Thursday, August 12, 2010
The Great Guitar Haul!
OK, a confession: One of the big draws for me, in coming on a trip to the States, was the prospect of scrounging around for unloved, mistreated, orphaned, or otherwise somehow affordable vintage American guitars.
Living in Australia is pretty much always going to be a hefty hindrance to the enjoyment of such a past time, simply due to the distance and cost of importing guitars all that way, which has led to a much lower saturation of these instruments in Oz, as compared to the alluring potential for finding them kicking around in the States at an affordable price for the fresh faced Aussie visitor - and at a good exchange rate, at the present moment! At least that was the assumption I was working with, and I wasn't going to give up before thoroughly putting my hypothesis to the test by exploring all avenues...
And what better place to seek out an old classic than California, the home state of Fender Guitars, pioneers of the mass production and dissemination of the iconic Stratocasters & Telecasters from the beginnings of Rock 'n Roll? Leo Fender & Co. produced, in my mind, absolutely the best combination of styles and features to be packed into the six stringed format, even going back to their earliest designs, now around 60 years since initial inception!

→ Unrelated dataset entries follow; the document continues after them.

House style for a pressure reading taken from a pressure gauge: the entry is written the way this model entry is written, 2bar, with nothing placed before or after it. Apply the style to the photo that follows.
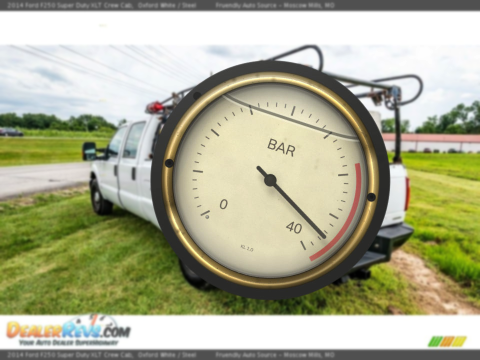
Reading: 37.5bar
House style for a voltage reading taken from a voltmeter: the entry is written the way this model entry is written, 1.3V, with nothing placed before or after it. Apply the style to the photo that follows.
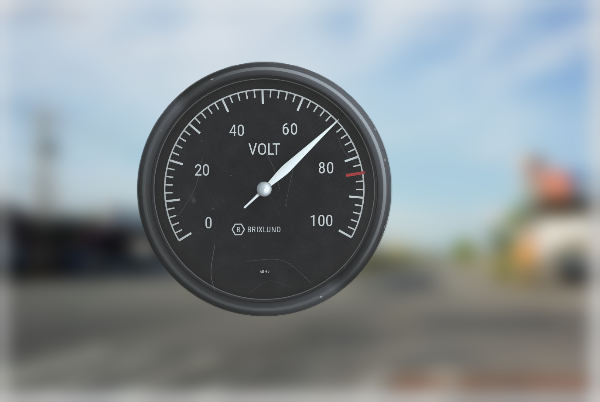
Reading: 70V
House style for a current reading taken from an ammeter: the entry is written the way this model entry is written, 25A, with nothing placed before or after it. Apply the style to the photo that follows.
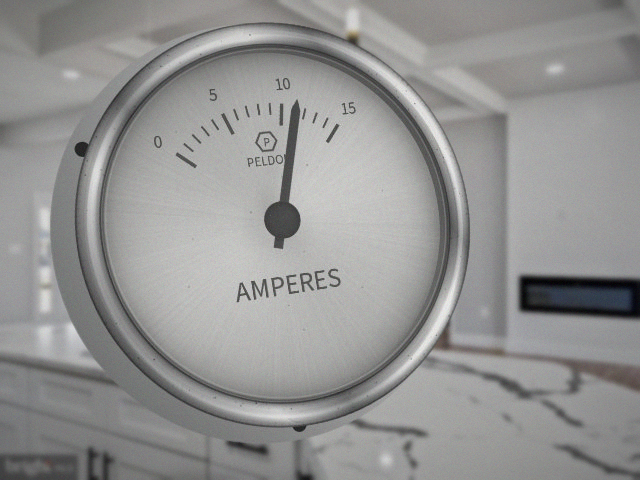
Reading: 11A
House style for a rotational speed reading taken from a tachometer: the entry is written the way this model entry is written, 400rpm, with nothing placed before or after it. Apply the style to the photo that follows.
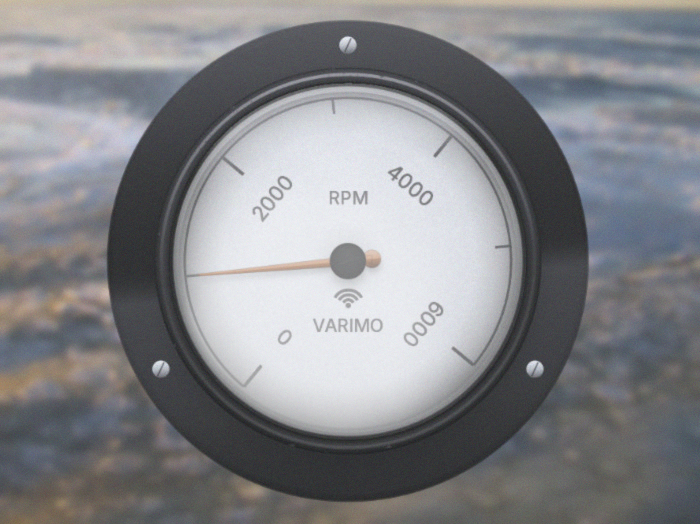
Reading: 1000rpm
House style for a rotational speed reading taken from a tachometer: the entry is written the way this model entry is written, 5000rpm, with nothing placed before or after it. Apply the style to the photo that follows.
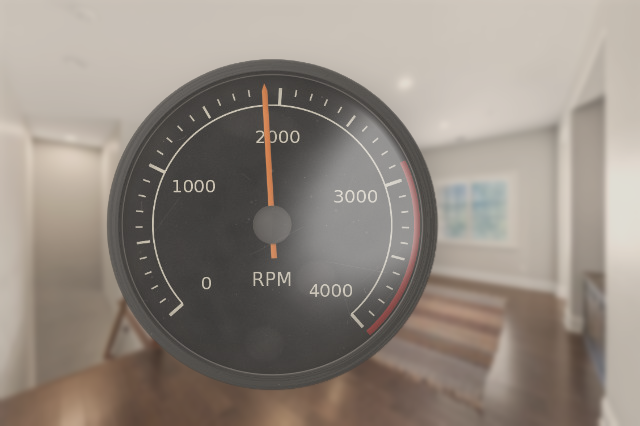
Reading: 1900rpm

So, over the course of my two week stay cycling and busing around LA, and with the additional untiring aid of my amazing mate Heather, who drove me all around to this place and that - pointing out iconic landmarks and illuminating historical and contemporary anecdotes along the way - I traversed the vast metropolis multiple times, following up leads on some 60's and 70's gems to take along with me for the onward journey..
So, here's what I rounded up over the course of these past days leading up to departure from LA..
A motley crew, by the professional collector's standards, but for me, a veritable booty score. Left to right, you can see the Gibson SG Melody Maker (1968), which was my first find (see Aug 5th post). Then the gold/copper coloured guitar (pictured below) is a Silvertone, available back in the 50's from the Sears department store. These guitars were the everyday beginners guitar of the day, built economically and ingeniously from basic materials by the Danelectro company, and have had a resurgence in recent decades, with some well known artists sporting them on stage, and a bunch of reissues now available.
The old original "lipstick" pickups (which were literally constructed using surplus lipstick tubes from Avon!) have been switched over at some stage and some regular "VanZandt" Fender-style single coil pickups have been installed. Also the switching and output jack have been changed around, but overall, it's still got some old 50's charm going on. Actually I reckon this was originally the "1317" model, which came with just one pickup, and the addition of a second pickup is a home job.
The third guitar along is also a Silvertone guitar, but a later model, from the 60's. This one originally came with a carry case that has a little valve amplifier and speaker built into the lid, so you could carry your entire practice rig and guitar in one hand! I got just the guitar, in a disassembled condition, from a very nice fellow on Craigslist who used to play a bunch of guitars like this in bands throughout the 70's. Back home and a trip across the road to the hardware store for screws and I got it all re-assembled, and fashioned a simple bridge to complete the picture - Nice! And it sounds great, too! This one has the original lipstick pickups installed. I've seen Beck using this model on stage.
Finally - unfortunately not a 60's original from Leo Fender's prolific tenure at his own company, but maybe the next best thing -> a 1970's model Fender Musicmaster, with some more recent modifications. Most obviously in the mod department, this thing has a crazy pattern of plastic rhinestone diamante gemstones glued on the face of it! It could arguably be very cool in this crazy crafty state - and it probably looks quite groovy under glittering stage lights - but the gluer obviously ran out of gems midway through the precarious undertaking and left an otherwise inexplicable blank patch behind the bridge. It rather detracts from the effect. Anyway, it may be an excuse for me to strip it back and repaint it at some stage, to more of a vintage 60's style colour tone, like the great old car colours they used to use on everything back then.
This Musicmaster has also been modded functionally, with the addition of a Seymour Duncan "JB Trembucker" (hotted up humbucker) in the bridge position, as well as an "N-Tune" in-built tuner in the volume knob! Good thing is, the Duncan pickup and other installations have all been professionally executed, and the set-up is nice.
Tricky bit was then deciding what to carry on with me and which guitars to send back home ahead of me to Australia, and how! Turns out this is quite tricky (and pricey), as I suspected. Again, it was Heather to the rescue! I got to experience first hand what makes her such a great producer. After carefully squishing the Gibson and one of the Silvertones in a single acoustic shaped case, all padded in between and around the edges, we headed for the box+packing supply store, picked up a large guitar shaped box and a whole lot of "peanut" foam and chugged down to the Post Office. After cutting down the cardboard box some, and packing the cased guitars inside with a bunch of little squishy peanuts, we had an oversize issue, so we headed along to the next post office where the lady was working to a different set of rules. Awesome.
$175 later, and every available finger crossed, I pray nightly that my beloved new gitz find their way safely into the care of the ever faithful twin bro, Murray, back in Melbourne.